Structs support Python class inheritance. Derived structs include all parent fields first, then their own.

class base_t(struct):
    a: c_int

class derived_t(base_t):
    b: c_int
d = derived_t.from_bytes(pystruct.pack("<ii", 10, 20))
print(d.a.value)  # 10
print(d.b.value)  # 20
size_of(derived_t)  # 8

Multi-level inheritance (A -> B -> C) and alignment inheritance both work. Parent fields always appear first in layout and to_dict().

size_of

size_of(c_int)             # 4
size_of(c_long)            # 8
size_of(player_t)          # computed from fields
size_of(array_of(c_int, 10))  # 40
size_of(some_instance)     # works on instances too

Hex Dump

player = lib.inflate(player_t, 0)
print(player.hexdump())
# 00000000  64 00 00 00 88 13 00 00 00 00 c0 3f 00 00 40 c0  |d..........?..@.|  health, score, position_x, position_y

Struct hexdumps annotate lines with field names.

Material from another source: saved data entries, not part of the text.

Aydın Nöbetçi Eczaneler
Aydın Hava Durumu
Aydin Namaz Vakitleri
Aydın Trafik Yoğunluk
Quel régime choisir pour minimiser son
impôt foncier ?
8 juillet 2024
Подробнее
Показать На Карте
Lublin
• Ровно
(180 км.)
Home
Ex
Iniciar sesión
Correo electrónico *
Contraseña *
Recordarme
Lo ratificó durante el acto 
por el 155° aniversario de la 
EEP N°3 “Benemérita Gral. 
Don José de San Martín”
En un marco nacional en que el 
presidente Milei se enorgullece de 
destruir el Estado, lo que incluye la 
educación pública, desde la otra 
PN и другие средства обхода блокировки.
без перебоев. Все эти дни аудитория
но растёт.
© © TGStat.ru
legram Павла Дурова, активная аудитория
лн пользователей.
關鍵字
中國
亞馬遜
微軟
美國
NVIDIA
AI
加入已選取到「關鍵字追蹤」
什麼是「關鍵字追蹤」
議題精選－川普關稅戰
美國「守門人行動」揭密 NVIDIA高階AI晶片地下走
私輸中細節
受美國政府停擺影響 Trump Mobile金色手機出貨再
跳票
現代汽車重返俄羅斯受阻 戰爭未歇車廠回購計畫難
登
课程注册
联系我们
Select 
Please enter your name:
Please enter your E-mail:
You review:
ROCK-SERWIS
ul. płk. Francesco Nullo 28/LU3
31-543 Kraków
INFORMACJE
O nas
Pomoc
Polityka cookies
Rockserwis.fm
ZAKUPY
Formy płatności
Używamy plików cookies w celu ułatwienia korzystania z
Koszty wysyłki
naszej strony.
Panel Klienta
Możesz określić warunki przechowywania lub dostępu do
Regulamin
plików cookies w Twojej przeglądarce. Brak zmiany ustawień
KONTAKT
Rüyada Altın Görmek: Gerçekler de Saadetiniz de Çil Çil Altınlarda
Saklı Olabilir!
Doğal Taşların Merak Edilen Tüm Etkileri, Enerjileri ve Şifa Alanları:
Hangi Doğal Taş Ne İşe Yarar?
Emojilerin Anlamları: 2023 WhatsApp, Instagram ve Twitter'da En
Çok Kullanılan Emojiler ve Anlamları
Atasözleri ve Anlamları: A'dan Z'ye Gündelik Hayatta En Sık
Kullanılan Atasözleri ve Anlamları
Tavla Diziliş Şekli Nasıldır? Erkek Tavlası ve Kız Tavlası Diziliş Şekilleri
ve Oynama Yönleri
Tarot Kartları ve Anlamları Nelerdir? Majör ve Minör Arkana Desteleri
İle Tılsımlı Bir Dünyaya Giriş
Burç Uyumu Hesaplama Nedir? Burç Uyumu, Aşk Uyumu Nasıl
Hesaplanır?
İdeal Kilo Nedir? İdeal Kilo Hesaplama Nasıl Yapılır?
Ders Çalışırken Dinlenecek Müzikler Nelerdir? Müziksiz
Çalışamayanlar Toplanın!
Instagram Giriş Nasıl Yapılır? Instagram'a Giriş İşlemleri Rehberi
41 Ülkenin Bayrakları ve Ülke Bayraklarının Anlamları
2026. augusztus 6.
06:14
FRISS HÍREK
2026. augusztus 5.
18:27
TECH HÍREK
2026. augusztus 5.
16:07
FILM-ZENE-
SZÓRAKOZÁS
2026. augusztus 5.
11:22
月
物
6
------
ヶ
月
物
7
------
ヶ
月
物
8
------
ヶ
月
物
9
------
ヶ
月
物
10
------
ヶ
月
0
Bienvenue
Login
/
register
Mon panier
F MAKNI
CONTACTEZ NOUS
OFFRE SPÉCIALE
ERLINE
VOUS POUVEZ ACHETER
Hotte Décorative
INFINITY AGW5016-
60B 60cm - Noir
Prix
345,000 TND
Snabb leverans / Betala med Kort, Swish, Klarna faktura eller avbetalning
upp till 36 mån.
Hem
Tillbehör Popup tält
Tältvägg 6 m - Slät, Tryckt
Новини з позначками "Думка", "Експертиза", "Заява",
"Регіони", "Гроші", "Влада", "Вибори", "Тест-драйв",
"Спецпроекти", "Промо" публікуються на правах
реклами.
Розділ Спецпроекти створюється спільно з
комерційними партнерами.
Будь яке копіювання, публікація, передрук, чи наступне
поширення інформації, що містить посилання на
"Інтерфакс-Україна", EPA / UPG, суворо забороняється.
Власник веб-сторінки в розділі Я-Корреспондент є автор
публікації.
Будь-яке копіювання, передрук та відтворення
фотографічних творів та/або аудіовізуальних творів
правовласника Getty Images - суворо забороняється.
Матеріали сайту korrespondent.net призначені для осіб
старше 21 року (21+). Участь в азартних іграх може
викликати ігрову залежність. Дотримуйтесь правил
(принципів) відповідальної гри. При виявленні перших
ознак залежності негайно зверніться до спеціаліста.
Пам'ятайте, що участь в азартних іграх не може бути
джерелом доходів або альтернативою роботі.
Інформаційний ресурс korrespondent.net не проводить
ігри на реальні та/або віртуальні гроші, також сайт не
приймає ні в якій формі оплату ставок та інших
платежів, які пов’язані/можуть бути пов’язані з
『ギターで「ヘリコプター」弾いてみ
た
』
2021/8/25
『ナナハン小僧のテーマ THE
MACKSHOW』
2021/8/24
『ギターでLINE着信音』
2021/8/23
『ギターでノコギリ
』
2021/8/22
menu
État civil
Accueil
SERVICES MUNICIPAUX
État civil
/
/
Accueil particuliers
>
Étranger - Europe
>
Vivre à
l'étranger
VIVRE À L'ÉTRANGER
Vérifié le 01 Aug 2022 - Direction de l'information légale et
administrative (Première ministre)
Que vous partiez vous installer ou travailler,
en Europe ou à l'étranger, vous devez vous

Primitive hexdumps show raw bytes.

Dict / JSON Export

point = point_t.from_bytes(memory)
point.to_dict()  # {"x": 10, "y": 20}

import json
json.dumps(entity.to_dict())  # nested structs produce nested dicts

to_dict() works on all types: primitives return their value, structs return {name: value} dicts, arrays return lists, unions return variant values, enums return their int value.

Freeze / Diff / Reset

x = lib.inflate(c_int, 0)
x.freeze()           # snapshot current value
x.value = 99         # raises ValueError (frozen)

# For non-frozen objects:
x.freeze()           # save state
# ... memory changes externally ...
print(x.diff())      # (old_value, new_value)
x.reset()            # restore to frozen value
x.update()           # update frozen value to current

C Struct Parser

Parse C struct definitions directly (requires pycparser):

from libdestruct.c.struct_parser import definition_to_type

player_t = definition_to_type("""
    struct player_t {
        int health;
        unsigned int score;
        float x;
        double y;
    };
""")

player = player_t.from_bytes(data)

Supports: nested structs, pointers (including self-referential), arrays, bitfields, typedefs, #include directives (requires a C preprocessor), and __attribute__ stripping.

Common Patterns

Parsing a binary format

class header_t(struct):
    magic: c_uint
    version: c_int
    num_entries: c_int
    entries_ptr: ptr[entry_t]

with open("file.bin", "rb") as f:
    data = bytearray(f.read())

lib = inflater(data)
header = lib.inflate(header_t, 0)

for i in range(header.num_entries.value):
    entry = header.entries_ptr[i]
    # process entry...

Modifying binary data in-place

data = bytearray(open("save.bin", "rb").read())
lib = inflater(data)
player = lib.inflate(player_t, 0x100)
player.health.value = 999
open("save.bin", "wb").write(data)

File-backed inflater

Read (and optionally write) binary files directly via mmap, without loading the entire file into memory:

# Read-only
with inflater_from_file("firmware.bin") as lib:
    header = lib.inflate(header_t, 0)
    print(header.magic.value)

# Writable — changes are persisted to the file
with inflater_from_file("save.bin", writable=True) as lib:
    player = lib.inflate(player_t, 0x100)
    player.health.value = 999

You can also pass an mmap.mmap object directly to inflater().

Working with libdebug

libdestruct integrates with libdebug for live process memory inspection. The debugger's memory view can be passed directly to inflater.